> **Entries shown**:

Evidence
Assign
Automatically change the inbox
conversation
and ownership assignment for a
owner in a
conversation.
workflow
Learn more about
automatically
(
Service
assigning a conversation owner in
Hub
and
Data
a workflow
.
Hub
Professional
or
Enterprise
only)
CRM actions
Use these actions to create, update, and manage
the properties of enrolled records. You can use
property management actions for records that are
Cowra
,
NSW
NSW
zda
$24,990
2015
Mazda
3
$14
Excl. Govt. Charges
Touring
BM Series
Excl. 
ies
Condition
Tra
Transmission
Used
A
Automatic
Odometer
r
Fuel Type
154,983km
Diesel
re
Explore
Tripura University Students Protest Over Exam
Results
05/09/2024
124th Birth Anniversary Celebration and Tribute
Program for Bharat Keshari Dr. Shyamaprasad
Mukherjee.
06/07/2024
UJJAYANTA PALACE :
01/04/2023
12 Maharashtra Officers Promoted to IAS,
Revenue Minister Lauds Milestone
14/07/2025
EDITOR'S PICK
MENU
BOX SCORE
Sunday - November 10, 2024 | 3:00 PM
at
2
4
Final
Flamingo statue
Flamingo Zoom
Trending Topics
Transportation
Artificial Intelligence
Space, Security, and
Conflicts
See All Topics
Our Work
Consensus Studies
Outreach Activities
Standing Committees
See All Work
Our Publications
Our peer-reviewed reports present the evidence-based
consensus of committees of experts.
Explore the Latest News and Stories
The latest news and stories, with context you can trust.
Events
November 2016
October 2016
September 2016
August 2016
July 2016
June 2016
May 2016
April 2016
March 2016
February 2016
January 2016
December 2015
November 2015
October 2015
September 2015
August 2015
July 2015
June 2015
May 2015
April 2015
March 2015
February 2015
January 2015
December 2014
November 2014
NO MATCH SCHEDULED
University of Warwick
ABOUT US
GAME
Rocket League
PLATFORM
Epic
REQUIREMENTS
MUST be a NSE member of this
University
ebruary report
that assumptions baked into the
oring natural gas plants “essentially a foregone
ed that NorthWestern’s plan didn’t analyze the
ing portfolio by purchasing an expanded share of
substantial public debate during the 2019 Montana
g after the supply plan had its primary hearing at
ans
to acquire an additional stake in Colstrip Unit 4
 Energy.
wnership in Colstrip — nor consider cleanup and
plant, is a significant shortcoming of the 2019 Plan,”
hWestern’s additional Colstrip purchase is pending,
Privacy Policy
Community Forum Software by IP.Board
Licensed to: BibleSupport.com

> **Exercise details**: Could you please find every line of the listing above holding the string "November" and copy it?

> **Worked solution**:
Sunday - November 10, 2024 | 3:00 PM
November 2016
November 2015
November 2014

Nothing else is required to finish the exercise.